Perhaps less clear is what more-senior guerrilla commanders will do, especially those who have lived much of their adult lives under aliases, some of which were picked for sentimental or political reasons.
Simón Trinidad, who is serving a 60-year prison sentence in the United States for his role in the kidnapping of three US government contractors in 2003, took his name from Simón Bolivar, the 19th-century South American independence hero. His real name is Ricardo Palmera.
Similarly, no one in the Farc calls Jorge Torres Victoria by that name, his real one. He is senior rebel commander Pablo Catatumbo, who adopted the alias after older brother Pablo was slain in combat in the 1970s.

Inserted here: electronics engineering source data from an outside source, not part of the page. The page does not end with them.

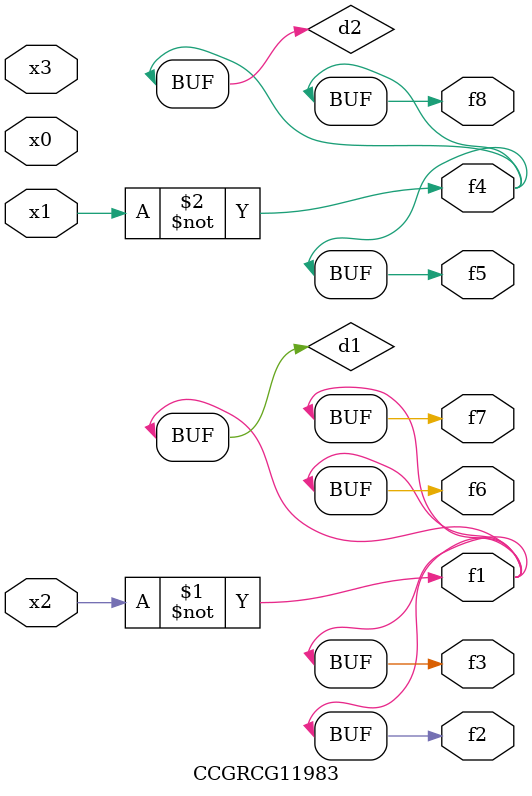
<source format=v>
module CCGRCG11983(
	input x0, x1, x2, x3,
	output f1, f2, f3, f4, f5, f6, f7, f8
);

	wire d1, d2;

	xnor (d1, x2);
	not (d2, x1);
	assign f1 = d1;
	assign f2 = d1;
	assign f3 = d1;
	assign f4 = d2;
	assign f5 = d2;
	assign f6 = d1;
	assign f7 = d1;
	assign f8 = d2;
endmodule

</source>
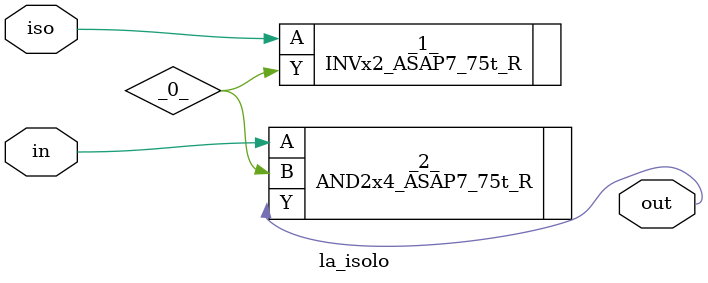
<source format=v>

/* Generated by Yosys 0.41 (git sha1 c1ad37779, g++ 11.4.0-1ubuntu1~22.04 -fPIC -Os) */

module la_isolo(iso, in, out);
  wire _0_;
  input in;
  wire in;
  input iso;
  wire iso;
  output out;
  wire out;
  INVx2_ASAP7_75t_R _1_ (
    .A(iso),
    .Y(_0_)
  );
  AND2x4_ASAP7_75t_R _2_ (
    .A(in),
    .B(_0_),
    .Y(out)
  );
endmodule

</source>
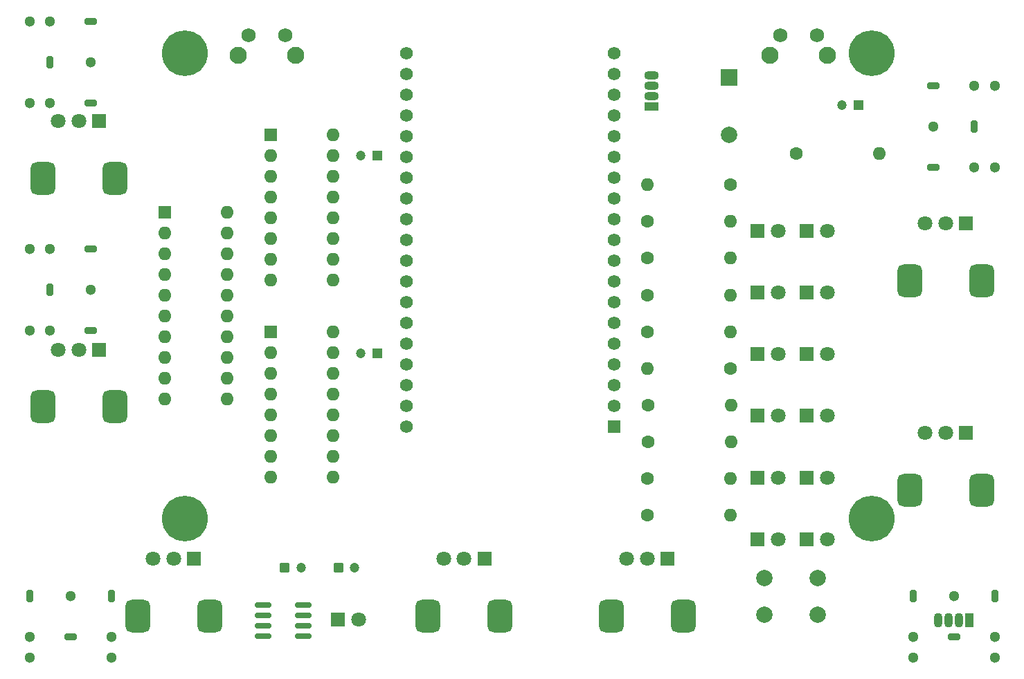
<source format=gbr>
%TF.GenerationSoftware,KiCad,Pcbnew,9.0.3*%
%TF.CreationDate,2025-07-22T15:18:12+02:00*%
%TF.ProjectId,Spikeling_v2.4,5370696b-656c-4696-9e67-5f76322e342e,rev?*%
%TF.SameCoordinates,Original*%
%TF.FileFunction,Soldermask,Top*%
%TF.FilePolarity,Negative*%
%FSLAX46Y46*%
G04 Gerber Fmt 4.6, Leading zero omitted, Abs format (unit mm)*
G04 Created by KiCad (PCBNEW 9.0.3) date 2025-07-22 15:18:12*
%MOMM*%
%LPD*%
G01*
G04 APERTURE LIST*
G04 Aperture macros list*
%AMRoundRect*
0 Rectangle with rounded corners*
0 $1 Rounding radius*
0 $2 $3 $4 $5 $6 $7 $8 $9 X,Y pos of 4 corners*
0 Add a 4 corners polygon primitive as box body*
4,1,4,$2,$3,$4,$5,$6,$7,$8,$9,$2,$3,0*
0 Add four circle primitives for the rounded corners*
1,1,$1+$1,$2,$3*
1,1,$1+$1,$4,$5*
1,1,$1+$1,$6,$7*
1,1,$1+$1,$8,$9*
0 Add four rect primitives between the rounded corners*
20,1,$1+$1,$2,$3,$4,$5,0*
20,1,$1+$1,$4,$5,$6,$7,0*
20,1,$1+$1,$6,$7,$8,$9,0*
20,1,$1+$1,$8,$9,$2,$3,0*%
G04 Aperture macros list end*
%ADD10C,2.100000*%
%ADD11C,1.750000*%
%ADD12C,5.600000*%
%ADD13R,1.800000X1.800000*%
%ADD14C,1.800000*%
%ADD15R,1.600000X1.600000*%
%ADD16O,1.600000X1.600000*%
%ADD17RoundRect,0.750000X-0.750000X1.250000X-0.750000X-1.250000X0.750000X-1.250000X0.750000X1.250000X0*%
%ADD18R,1.800000X1.070000*%
%ADD19O,1.800000X1.070000*%
%ADD20C,1.300000*%
%ADD21RoundRect,0.200000X0.550000X0.200000X-0.550000X0.200000X-0.550000X-0.200000X0.550000X-0.200000X0*%
%ADD22RoundRect,0.200000X-0.200000X0.550000X-0.200000X-0.550000X0.200000X-0.550000X0.200000X0.550000X0*%
%ADD23RoundRect,0.200000X-0.550000X-0.200000X0.550000X-0.200000X0.550000X0.200000X-0.550000X0.200000X0*%
%ADD24RoundRect,0.200000X0.200000X-0.550000X0.200000X0.550000X-0.200000X0.550000X-0.200000X-0.550000X0*%
%ADD25C,1.600000*%
%ADD26R,1.200000X1.200000*%
%ADD27C,1.200000*%
%ADD28RoundRect,0.150000X-0.825000X-0.150000X0.825000X-0.150000X0.825000X0.150000X-0.825000X0.150000X0*%
%ADD29RoundRect,0.250000X-0.350000X-0.350000X0.350000X-0.350000X0.350000X0.350000X-0.350000X0.350000X0*%
%ADD30R,2.000000X2.000000*%
%ADD31C,2.000000*%
%ADD32R,1.560000X1.560000*%
%ADD33C,1.560000*%
%ADD34O,1.070000X1.800000*%
%ADD35R,1.070000X1.800000*%
G04 APERTURE END LIST*
D10*
%TO.C,SW2*%
X191500000Y-55280000D03*
X198510000Y-55280000D03*
D11*
X192750000Y-52790000D03*
X197250000Y-52790000D03*
%TD*%
D12*
%TO.C, *%
X120000000Y-55000000D03*
%TD*%
D13*
%TO.C,D7*%
X190000000Y-76779000D03*
D14*
X192540000Y-76779000D03*
%TD*%
D13*
%TO.C,D2*%
X190000000Y-114504000D03*
D14*
X192540000Y-114504000D03*
%TD*%
D13*
%TO.C,D0*%
X138725000Y-124350000D03*
D14*
X141265000Y-124350000D03*
%TD*%
D15*
%TO.C,U3*%
X130500000Y-89125000D03*
D16*
X130500000Y-91665000D03*
X130500000Y-94205000D03*
X130500000Y-96745000D03*
X130500000Y-99285000D03*
X130500000Y-101825000D03*
X130500000Y-104365000D03*
X130500000Y-106905000D03*
X138120000Y-106905000D03*
X138120000Y-104365000D03*
X138120000Y-101825000D03*
X138120000Y-99285000D03*
X138120000Y-96745000D03*
X138120000Y-94205000D03*
X138120000Y-91665000D03*
X138120000Y-89125000D03*
%TD*%
D17*
%TO.C,RV6*%
X217400000Y-108500000D03*
X208600000Y-108500000D03*
D13*
X215500000Y-101500000D03*
D14*
X213000000Y-101500000D03*
X210500000Y-101500000D03*
%TD*%
D17*
%TO.C,RV4*%
X180900000Y-123900000D03*
X172100000Y-123900000D03*
D13*
X179000000Y-116900000D03*
D14*
X176500000Y-116900000D03*
X174000000Y-116900000D03*
%TD*%
D18*
%TO.C,D1*%
X177000000Y-61500000D03*
D19*
X177000000Y-60230000D03*
X177000000Y-58960000D03*
X177000000Y-57690000D03*
%TD*%
D20*
%TO.C,J2*%
X101000000Y-61100000D03*
X103500000Y-61100000D03*
X108500000Y-56100000D03*
X101000000Y-51100000D03*
X103500000Y-51100000D03*
D21*
X108500000Y-61100000D03*
D22*
X103500000Y-56100000D03*
D21*
X108500000Y-51100000D03*
%TD*%
D20*
%TO.C,J1*%
X219000000Y-59000000D03*
X216500000Y-59000000D03*
X211500000Y-64000000D03*
X219000000Y-69000000D03*
X216500000Y-69000000D03*
D23*
X211500000Y-59000000D03*
D24*
X216500000Y-64000000D03*
D23*
X211500000Y-69000000D03*
%TD*%
D15*
%TO.C,U4*%
X117500000Y-74500000D03*
D16*
X117500000Y-77040000D03*
X117500000Y-79580000D03*
X117500000Y-82120000D03*
X117500000Y-84660000D03*
X117500000Y-87200000D03*
X117500000Y-89740000D03*
X117500000Y-92280000D03*
X117500000Y-94820000D03*
X117500000Y-97360000D03*
X125120000Y-97360000D03*
X125120000Y-94820000D03*
X125120000Y-92280000D03*
X125120000Y-89740000D03*
X125120000Y-87200000D03*
X125120000Y-84660000D03*
X125120000Y-82120000D03*
X125120000Y-79580000D03*
X125120000Y-77040000D03*
X125120000Y-74500000D03*
%TD*%
D17*
%TO.C,RV1*%
X111400000Y-70300000D03*
X102600000Y-70300000D03*
D13*
X109500000Y-63300000D03*
D14*
X107000000Y-63300000D03*
X104500000Y-63300000D03*
%TD*%
D13*
%TO.C,D4*%
X190000000Y-99414000D03*
D14*
X192540000Y-99414000D03*
%TD*%
D17*
%TO.C,RV3*%
X123000000Y-123900000D03*
X114200000Y-123900000D03*
D13*
X121100000Y-116900000D03*
D14*
X118600000Y-116900000D03*
X116100000Y-116900000D03*
%TD*%
D25*
%TO.C,R3*%
X176600000Y-98100000D03*
D16*
X186760000Y-98100000D03*
%TD*%
D12*
%TO.C, *%
X204000000Y-55000000D03*
%TD*%
D15*
%TO.C,U2*%
X130500000Y-65000000D03*
D16*
X130500000Y-67540000D03*
X130500000Y-70080000D03*
X130500000Y-72620000D03*
X130500000Y-75160000D03*
X130500000Y-77700000D03*
X130500000Y-80240000D03*
X130500000Y-82780000D03*
X138120000Y-82780000D03*
X138120000Y-80240000D03*
X138120000Y-77700000D03*
X138120000Y-75160000D03*
X138120000Y-72620000D03*
X138120000Y-70080000D03*
X138120000Y-67540000D03*
X138120000Y-65000000D03*
%TD*%
D26*
%TO.C,C2*%
X143472600Y-91750000D03*
D27*
X141472600Y-91750000D03*
%TD*%
D10*
%TO.C,SW3*%
X126500000Y-55280000D03*
X133510000Y-55280000D03*
D11*
X127750000Y-52790000D03*
X132250000Y-52790000D03*
%TD*%
D13*
%TO.C,D11*%
X196000000Y-91869000D03*
D14*
X198540000Y-91869000D03*
%TD*%
D13*
%TO.C,D9*%
X196000000Y-106959000D03*
D14*
X198540000Y-106959000D03*
%TD*%
D26*
%TO.C,C1*%
X143472600Y-67500000D03*
D27*
X141472600Y-67500000D03*
%TD*%
D28*
%TO.C,U5*%
X129525000Y-122595000D03*
X129525000Y-123865000D03*
X129525000Y-125135000D03*
X129525000Y-126405000D03*
X134475000Y-126405000D03*
X134475000Y-125135000D03*
X134475000Y-123865000D03*
X134475000Y-122595000D03*
%TD*%
D25*
%TO.C,R9*%
X176500000Y-89100000D03*
D16*
X186660000Y-89100000D03*
%TD*%
D13*
%TO.C,D13*%
X196000000Y-76779000D03*
D14*
X198540000Y-76779000D03*
%TD*%
D25*
%TO.C,R12*%
X176571000Y-111600000D03*
D16*
X186731000Y-111600000D03*
%TD*%
D13*
%TO.C,D12*%
X196000000Y-84324000D03*
D14*
X198540000Y-84324000D03*
%TD*%
D29*
%TO.C,C5*%
X132200000Y-118000000D03*
D27*
X134200000Y-118000000D03*
%TD*%
D13*
%TO.C,D10*%
X196000000Y-99414000D03*
D14*
X198540000Y-99414000D03*
%TD*%
D25*
%TO.C,R1*%
X194720000Y-67300000D03*
D16*
X204880000Y-67300000D03*
%TD*%
D17*
%TO.C,RV7*%
X217400000Y-82872000D03*
X208600000Y-82872000D03*
D13*
X215500000Y-75872000D03*
D14*
X213000000Y-75872000D03*
X210500000Y-75872000D03*
%TD*%
D17*
%TO.C,RV2*%
X111400000Y-98300000D03*
X102600000Y-98300000D03*
D13*
X109500000Y-91300000D03*
D14*
X107000000Y-91300000D03*
X104500000Y-91300000D03*
%TD*%
D20*
%TO.C,J3*%
X101000000Y-89000000D03*
X103500000Y-89000000D03*
X108500000Y-84000000D03*
X101000000Y-79000000D03*
X103500000Y-79000000D03*
D21*
X108500000Y-89000000D03*
D22*
X103500000Y-84000000D03*
D21*
X108500000Y-79000000D03*
%TD*%
D13*
%TO.C,D3*%
X190000000Y-106959000D03*
D14*
X192540000Y-106959000D03*
%TD*%
D12*
%TO.C, *%
X204000000Y-112000000D03*
%TD*%
D29*
%TO.C,C4*%
X138727401Y-118000000D03*
D27*
X140727401Y-118000000D03*
%TD*%
D13*
%TO.C,D5*%
X190000000Y-91869000D03*
D14*
X192540000Y-91869000D03*
%TD*%
D25*
%TO.C,R8*%
X176500000Y-84600000D03*
D16*
X186660000Y-84600000D03*
%TD*%
D25*
%TO.C,R2*%
X176600000Y-102600000D03*
D16*
X186760000Y-102600000D03*
%TD*%
D17*
%TO.C,RV5*%
X158519000Y-123900000D03*
X149719000Y-123900000D03*
D13*
X156619000Y-116900000D03*
D14*
X154119000Y-116900000D03*
X151619000Y-116900000D03*
%TD*%
D26*
%TO.C,C3*%
X202350000Y-61350000D03*
D27*
X200350000Y-61350000D03*
%TD*%
D25*
%TO.C,R7*%
X176500000Y-80100000D03*
D16*
X186660000Y-80100000D03*
%TD*%
D25*
%TO.C,R4*%
X186680000Y-71100000D03*
D16*
X176520000Y-71100000D03*
%TD*%
D30*
%TO.C,BZ1*%
X186500000Y-58000000D03*
D31*
X186500000Y-65000000D03*
%TD*%
D12*
%TO.C, *%
X120000000Y-112000000D03*
%TD*%
D25*
%TO.C,R11*%
X176570000Y-107100000D03*
D16*
X186730000Y-107100000D03*
%TD*%
D25*
%TO.C,R6*%
X176500000Y-75600000D03*
D16*
X186660000Y-75600000D03*
%TD*%
D31*
%TO.C,SW1*%
X190860000Y-119250000D03*
X197360000Y-119250000D03*
X190860000Y-123750000D03*
X197360000Y-123750000D03*
%TD*%
D13*
%TO.C,D8*%
X196000000Y-114504000D03*
D14*
X198540000Y-114504000D03*
%TD*%
D13*
%TO.C,D6*%
X190000000Y-84324000D03*
D14*
X192540000Y-84324000D03*
%TD*%
D20*
%TO.C,J5*%
X219000000Y-129000000D03*
X219000000Y-126500000D03*
X214000000Y-121500000D03*
X209000000Y-129000000D03*
X209000000Y-126500000D03*
D22*
X219000000Y-121500000D03*
D23*
X214000000Y-126500000D03*
D22*
X209000000Y-121500000D03*
%TD*%
D32*
%TO.C,U1*%
X172450000Y-100760000D03*
D33*
X172450000Y-98220000D03*
X172450000Y-95680000D03*
X172450000Y-93140000D03*
X172450000Y-90600000D03*
X172450000Y-88060000D03*
X172450000Y-85520000D03*
X172450000Y-82980000D03*
X172450000Y-80440000D03*
X172450000Y-77900000D03*
X172450000Y-75360000D03*
X172450000Y-72820000D03*
X172450000Y-70280000D03*
X172450000Y-67740000D03*
X172450000Y-65200000D03*
X172450000Y-62660000D03*
X172450000Y-60120000D03*
X172450000Y-57580000D03*
X172450000Y-55040000D03*
X147050000Y-100760000D03*
X147050000Y-98220000D03*
X147050000Y-95680000D03*
X147050000Y-93140000D03*
X147050000Y-90600000D03*
X147050000Y-88060000D03*
X147050000Y-85520000D03*
X147050000Y-82980000D03*
X147050000Y-80440000D03*
X147050000Y-77900000D03*
X147050000Y-75360000D03*
X147050000Y-72820000D03*
X147050000Y-70280000D03*
X147050000Y-67740000D03*
X147050000Y-65200000D03*
X147050000Y-62660000D03*
X147050000Y-60120000D03*
X147050000Y-57580000D03*
X147050000Y-55040000D03*
%TD*%
D25*
%TO.C,R5*%
X186660000Y-93600000D03*
D16*
X176500000Y-93600000D03*
%TD*%
D34*
%TO.C,D14*%
X212060000Y-124425000D03*
X213330000Y-124425000D03*
X214600000Y-124425000D03*
D35*
X215870000Y-124425000D03*
%TD*%
D20*
%TO.C,J4*%
X111000000Y-129000000D03*
X111000000Y-126500000D03*
X106000000Y-121500000D03*
X101000000Y-129000000D03*
X101000000Y-126500000D03*
D22*
X111000000Y-121500000D03*
D23*
X106000000Y-126500000D03*
D22*
X101000000Y-121500000D03*
%TD*%
M02*

</source>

The Catatumbo name has sown fear in Colombia for nearly as long, so it probably wouldn't help much in electoral politics.
Carvajal, a member of the Farc negotiating team and one of the group's designated historians, said his name was assigned to him by a commanding officer when he arrived in the mountains under threat of assassination for his activities as a communist student leader. It was only later that he found out that he'd been named for a 19th-century Venezuelan independence hero. “I thought, great!” he said.
Only the reality of most Farc pseudonyms is somewhat less exalted, Carvajal acknowledged. The trend among younger guerrilla fighters is to pick names inspired by star athletes or performers. “Soccer plays a big role,” he said. “A lot of the names aren't very political.”
A few go by monikers such as “Winter” or “Prometheus,” Carvajal said, but commanders retain veto power over anything that would seem too flippant for a dead-serious Marxist insurgency.
Also unknown: what Farc will call its yet-to-be unveiled political party. The guerrillas are planning to gather in the jungle from September 13 to 19 for a congress that will aim to promote the peace accord and obtain the full approval of the rank-and-file. The guerrillas are expected to say more about their possible political transition then.